%%

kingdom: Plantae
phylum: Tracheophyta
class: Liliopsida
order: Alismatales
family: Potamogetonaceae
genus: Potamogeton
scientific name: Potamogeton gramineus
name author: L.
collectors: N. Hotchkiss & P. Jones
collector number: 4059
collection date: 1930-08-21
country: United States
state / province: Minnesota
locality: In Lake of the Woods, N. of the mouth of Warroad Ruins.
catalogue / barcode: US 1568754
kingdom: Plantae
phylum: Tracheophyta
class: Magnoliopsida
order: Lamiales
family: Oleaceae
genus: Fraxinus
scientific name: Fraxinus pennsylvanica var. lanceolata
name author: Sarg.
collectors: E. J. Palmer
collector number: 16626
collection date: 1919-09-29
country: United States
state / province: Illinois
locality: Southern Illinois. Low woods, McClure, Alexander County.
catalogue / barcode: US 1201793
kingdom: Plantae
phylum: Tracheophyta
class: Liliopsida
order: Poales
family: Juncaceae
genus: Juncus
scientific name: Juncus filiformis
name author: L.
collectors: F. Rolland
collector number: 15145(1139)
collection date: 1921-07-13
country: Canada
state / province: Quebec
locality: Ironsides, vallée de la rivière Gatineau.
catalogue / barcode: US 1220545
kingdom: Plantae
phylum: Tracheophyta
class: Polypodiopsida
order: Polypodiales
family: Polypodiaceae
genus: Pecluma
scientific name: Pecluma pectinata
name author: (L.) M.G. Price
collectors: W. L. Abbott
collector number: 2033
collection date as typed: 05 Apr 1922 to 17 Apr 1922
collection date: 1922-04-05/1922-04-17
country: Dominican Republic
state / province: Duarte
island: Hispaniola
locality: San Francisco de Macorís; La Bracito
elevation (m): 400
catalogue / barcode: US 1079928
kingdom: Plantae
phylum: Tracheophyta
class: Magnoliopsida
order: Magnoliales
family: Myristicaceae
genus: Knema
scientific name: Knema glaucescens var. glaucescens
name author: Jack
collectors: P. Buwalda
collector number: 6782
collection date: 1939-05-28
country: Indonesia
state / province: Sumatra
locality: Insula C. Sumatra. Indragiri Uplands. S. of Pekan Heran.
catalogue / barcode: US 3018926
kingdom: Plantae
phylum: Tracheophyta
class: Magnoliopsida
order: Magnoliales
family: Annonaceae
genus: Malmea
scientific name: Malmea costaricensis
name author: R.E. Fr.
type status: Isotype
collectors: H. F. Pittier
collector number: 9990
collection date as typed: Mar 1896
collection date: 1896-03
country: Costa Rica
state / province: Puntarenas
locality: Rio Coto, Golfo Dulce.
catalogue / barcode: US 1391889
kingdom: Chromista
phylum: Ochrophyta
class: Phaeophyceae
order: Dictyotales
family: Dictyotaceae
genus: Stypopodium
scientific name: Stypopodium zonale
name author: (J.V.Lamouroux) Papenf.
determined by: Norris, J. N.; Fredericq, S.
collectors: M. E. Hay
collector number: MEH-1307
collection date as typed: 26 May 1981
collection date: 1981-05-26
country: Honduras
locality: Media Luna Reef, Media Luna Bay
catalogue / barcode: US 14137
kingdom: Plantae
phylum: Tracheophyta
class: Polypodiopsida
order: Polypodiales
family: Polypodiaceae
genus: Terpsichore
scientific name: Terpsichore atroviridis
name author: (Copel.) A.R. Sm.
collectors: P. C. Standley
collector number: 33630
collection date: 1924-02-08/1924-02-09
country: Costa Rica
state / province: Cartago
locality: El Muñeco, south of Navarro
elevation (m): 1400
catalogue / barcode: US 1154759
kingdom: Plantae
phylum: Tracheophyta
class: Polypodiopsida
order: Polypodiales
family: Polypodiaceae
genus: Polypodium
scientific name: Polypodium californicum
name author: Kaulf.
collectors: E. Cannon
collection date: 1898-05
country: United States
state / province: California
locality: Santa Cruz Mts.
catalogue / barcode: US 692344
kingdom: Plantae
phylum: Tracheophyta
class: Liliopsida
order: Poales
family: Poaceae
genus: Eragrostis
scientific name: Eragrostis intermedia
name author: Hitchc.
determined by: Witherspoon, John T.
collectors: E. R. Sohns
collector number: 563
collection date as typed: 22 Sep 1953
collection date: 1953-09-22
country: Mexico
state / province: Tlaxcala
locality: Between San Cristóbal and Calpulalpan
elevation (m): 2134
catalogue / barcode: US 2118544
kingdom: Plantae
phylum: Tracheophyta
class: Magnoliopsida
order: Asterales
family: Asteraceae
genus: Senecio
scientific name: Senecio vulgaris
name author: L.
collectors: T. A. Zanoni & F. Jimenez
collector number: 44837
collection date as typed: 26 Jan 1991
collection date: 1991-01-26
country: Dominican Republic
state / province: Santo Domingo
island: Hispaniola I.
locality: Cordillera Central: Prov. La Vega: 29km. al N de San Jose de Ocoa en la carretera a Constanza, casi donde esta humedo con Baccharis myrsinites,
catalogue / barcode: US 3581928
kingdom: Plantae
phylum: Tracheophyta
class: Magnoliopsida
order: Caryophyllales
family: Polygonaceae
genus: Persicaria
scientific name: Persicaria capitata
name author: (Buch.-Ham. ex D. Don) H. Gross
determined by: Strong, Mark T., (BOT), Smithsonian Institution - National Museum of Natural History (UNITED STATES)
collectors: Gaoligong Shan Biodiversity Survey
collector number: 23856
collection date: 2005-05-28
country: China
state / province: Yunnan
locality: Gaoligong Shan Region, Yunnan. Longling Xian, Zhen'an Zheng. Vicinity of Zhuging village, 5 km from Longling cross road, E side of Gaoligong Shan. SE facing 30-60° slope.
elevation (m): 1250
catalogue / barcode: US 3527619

%%

[Exercise]: Retype all of the data above line for line, keeping every character, space, and punctuation mark unchanged.

[Output]:
kingdom: Plantae
phylum: Tracheophyta
class: Liliopsida
order: Alismatales
family: Potamogetonaceae
genus: Potamogeton
scientific name: Potamogeton gramineus
name author: L.
collectors: N. Hotchkiss & P. Jones
collector number: 4059
collection date: 1930-08-21
country: United States
state / province: Minnesota
locality: In Lake of the Woods, N. of the mouth of Warroad Ruins.
catalogue / barcode: US 1568754
kingdom: Plantae
phylum: Tracheophyta
class: Magnoliopsida
order: Lamiales
family: Oleaceae
genus: Fraxinus
scientific name: Fraxinus pennsylvanica var. lanceolata
name author: Sarg.
collectors: E. J. Palmer
collector number: 16626
collection date: 1919-09-29
country: United States
state / province: Illinois
locality: Southern Illinois. Low woods, McClure, Alexander County.
catalogue / barcode: US 1201793
kingdom: Plantae
phylum: Tracheophyta
class: Liliopsida
order: Poales
family: Juncaceae
genus: Juncus
scientific name: Juncus filiformis
name author: L.
collectors: F. Rolland
collector number: 15145(1139)
collection date: 1921-07-13
country: Canada
state / province: Quebec
locality: Ironsides, vallée de la rivière Gatineau.
catalogue / barcode: US 1220545
kingdom: Plantae
phylum: Tracheophyta
class: Polypodiopsida
order: Polypodiales
family: Polypodiaceae
genus: Pecluma
scientific name: Pecluma pectinata
name author: (L.) M.G. Price
collectors: W. L. Abbott
collector number: 2033
collection date as typed: 05 Apr 1922 to 17 Apr 1922
collection date: 1922-04-05/1922-04-17
country: Dominican Republic
state / province: Duarte
island: Hispaniola
locality: San Francisco de Macorís; La Bracito
elevation (m): 400
catalogue / barcode: US 1079928
kingdom: Plantae
phylum: Tracheophyta
class: Magnoliopsida
order: Magnoliales
family: Myristicaceae
genus: Knema
scientific name: Knema glaucescens var. glaucescens
name author: Jack
collectors: P. Buwalda
collector number: 6782
collection date: 1939-05-28
country: Indonesia
state / province: Sumatra
locality: Insula C. Sumatra. Indragiri Uplands. S. of Pekan Heran.
catalogue / barcode: US 3018926
kingdom: Plantae
phylum: Tracheophyta
class: Magnoliopsida
order: Magnoliales
family: Annonaceae
genus: Malmea
scientific name: Malmea costaricensis
name author: R.E. Fr.
type status: Isotype
collectors: H. F. Pittier
collector number: 9990
collection date as typed: Mar 1896
collection date: 1896-03
country: Costa Rica
state / province: Puntarenas
locality: Rio Coto, Golfo Dulce.
catalogue / barcode: US 1391889
kingdom: Chromista
phylum: Ochrophyta
class: Phaeophyceae
order: Dictyotales
family: Dictyotaceae
genus: Stypopodium
scientific name: Stypopodium zonale
name author: (J.V.Lamouroux) Papenf.
determined by: Norris, J. N.; Fredericq, S.
collectors: M. E. Hay
collector number: MEH-1307
collection date as typed: 26 May 1981
collection date: 1981-05-26
country: Honduras
locality: Media Luna Reef, Media Luna Bay
catalogue / barcode: US 14137
kingdom: Plantae
phylum: Tracheophyta
class: Polypodiopsida
order: Polypodiales
family: Polypodiaceae
genus: Terpsichore
scientific name: Terpsichore atroviridis
name author: (Copel.) A.R. Sm.
collectors: P. C. Standley
collector number: 33630
collection date: 1924-02-08/1924-02-09
country: Costa Rica
state / province: Cartago
locality: El Muñeco, south of Navarro
elevation (m): 1400
catalogue / barcode: US 1154759
kingdom: Plantae
phylum: Tracheophyta
class: Polypodiopsida
order: Polypodiales
family: Polypodiaceae
genus: Polypodium
scientific name: Polypodium californicum
name author: Kaulf.
collectors: E. Cannon
collection date: 1898-05
country: United States
state / province: California
locality: Santa Cruz Mts.
catalogue / barcode: US 692344
kingdom: Plantae
phylum: Tracheophyta
class: Liliopsida
order: Poales
family: Poaceae
genus: Eragrostis
scientific name: Eragrostis intermedia
name author: Hitchc.
determined by: Witherspoon, John T.
collectors: E. R. Sohns
collector number: 563
collection date as typed: 22 Sep 1953
collection date: 1953-09-22
country: Mexico
state / province: Tlaxcala
locality: Between San Cristóbal and Calpulalpan
elevation (m): 2134
catalogue / barcode: US 2118544
kingdom: Plantae
phylum: Tracheophyta
class: Magnoliopsida
order: Asterales
family: Asteraceae
genus: Senecio
scientific name: Senecio vulgaris
name author: L.
collectors: T. A. Zanoni & F. Jimenez
collector number: 44837
collection date as typed: 26 Jan 1991
collection date: 1991-01-26
country: Dominican Republic
state / province: Santo Domingo
island: Hispaniola I.
locality: Cordillera Central: Prov. La Vega: 29km. al N de San Jose de Ocoa en la carretera a Constanza, casi donde esta humedo con Baccharis myrsinites,
catalogue / barcode: US 3581928
kingdom: Plantae
phylum: Tracheophyta
class: Magnoliopsida
order: Caryophyllales
family: Polygonaceae
genus: Persicaria
scientific name: Persicaria capitata
name author: (Buch.-Ham. ex D. Don) H. Gross
determined by: Strong, Mark T., (BOT), Smithsonian Institution - National Museum of Natural History (UNITED STATES)
collectors: Gaoligong Shan Biodiversity Survey
collector number: 23856
collection date: 2005-05-28
country: China
state / province: Yunnan
locality: Gaoligong Shan Region, Yunnan. Longling Xian, Zhen'an Zheng. Vicinity of Zhuging village, 5 km from Longling cross road, E side of Gaoligong Shan. SE facing 30-60° slope.
elevation (m): 1250
catalogue / barcode: US 3527619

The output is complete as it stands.